My house has become a curious sort of transformer. What was once my sewing room is now office for two, though the sewing machine still comes out on the weekends so I can make more Covid masks. My living room turns itself into a dojang three or four times a week (and let’s be honest, into a dining room frequently too so we can watch Harry Potter while we eat and pretend like the world hasn’t gone crazy). The bean bag chairs in the upstairs hallway where the kiddo plans his online DnD campaigns get ousted once a week to become a mini-ballet studio, and that whole space is a middle school classroom Monday-Friday. And the board games which once lived in tidy rows in the shelves upstairs are now all over bloody house in random, ever-changing stacks.

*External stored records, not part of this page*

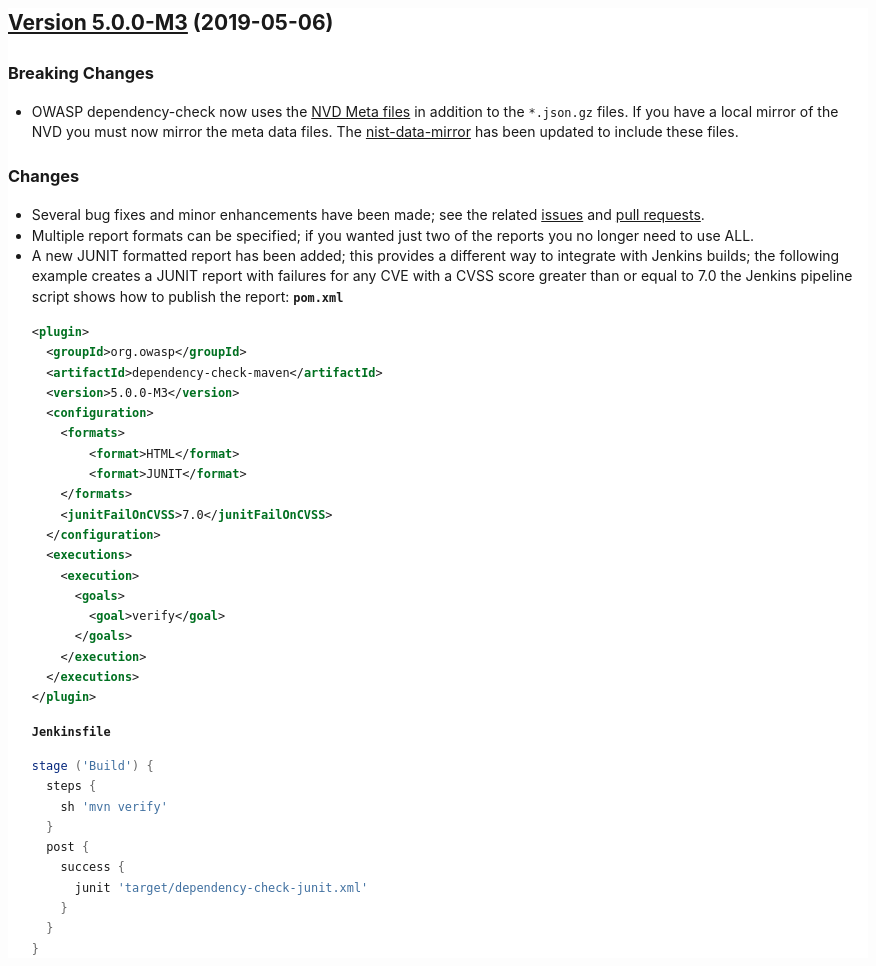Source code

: ## [Version 5.0.0-M3](https://github.com/jeremylong/DependencyCheck/releases/tag/v5.0.0-M3) (2019-05-06)

### Breaking Changes

- OWASP dependency-check now uses the [NVD Meta files](https://nvd.nist.gov/vuln/data-feeds#JSON_FEED) in addition to the `*.json.gz` files. If you have a local mirror of the NVD you must now mirror the meta data files. The [nist-data-mirror](https://github.com/stevespringett/nist-data-mirror) has been updated to include these files.

### Changes

- Several bug fixes and minor enhancements have been made; see the related [issues](https://github.com/jeremylong/DependencyCheck/issues?utf8=%E2%9C%93&q=+milestone%3A5.0.0-M3+) and [pull requests](https://github.com/jeremylong/DependencyCheck/pulls?utf8=%E2%9C%93&q=+milestone%3A5.0.0-M3+).
- Multiple report formats can be specified; if you wanted just two of the reports you no longer need to use ALL.
- A new JUNIT formatted report has been added; this provides a different way to integrate with Jenkins builds; the following example creates a JUNIT report with failures for any CVE with a CVSS score greater than or equal to 7.0 the Jenkins pipeline script shows how to publish the report:
  **`pom.xml`**
  ```xml
  <plugin>
    <groupId>org.owasp</groupId>
    <artifactId>dependency-check-maven</artifactId>
    <version>5.0.0-M3</version>
    <configuration>
      <formats>
          <format>HTML</format>
          <format>JUNIT</format>
      </formats>
      <junitFailOnCVSS>7.0</junitFailOnCVSS>
    </configuration>
    <executions>
      <execution>
        <goals>
          <goal>verify</goal>
        </goals>
      </execution>
    </executions>
  </plugin>
  ```
  **`Jenkinsfile`**
  ```groovy
  stage ('Build') {
    steps {
      sh 'mvn verify'
    }
    post {
      success {
        junit 'target/dependency-check-junit.xml'
      }
    }
  }
  ```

You know, in the Bible (hang with me, folks; I’m not getting weird on you) 40 days are used as a time increment a lot. It rained for 40 days while Noah floated along with two of every animal. Jesus hung in the desert for 40 days too. I’m of the opinion that 40 days is just the right length for an isolated person to start to lose it as little. And folks, we hit 40 days on Friday.

I’m actually a little more worried about when I’m allowed out of these of so familiar walls, to tell the truth. How do I see my friends and say 6 feet apart from them at all times, masked no less. How do I see my parents and stay across the room and not hug them? How is that even a thing? I’ll do it. We’ll all have to do it because it’s important and it’s saving lives. But I can’t get my head around what it’ll be like at the office or out in public with the barriers, both visible and not, that we’ll have to maintain. For how long? Months? Years?

If we marked our lives like the rings that tell the age of a tree, what would this year look like, I wonder?

It doesn’t do any good to say any of this out loud, I know. It’s more useful to be positive for my fellow humans. Most days I have that in me. Friends, today is not most days, but that’s alright. It’ll get better. Or I’ll get better. Or something.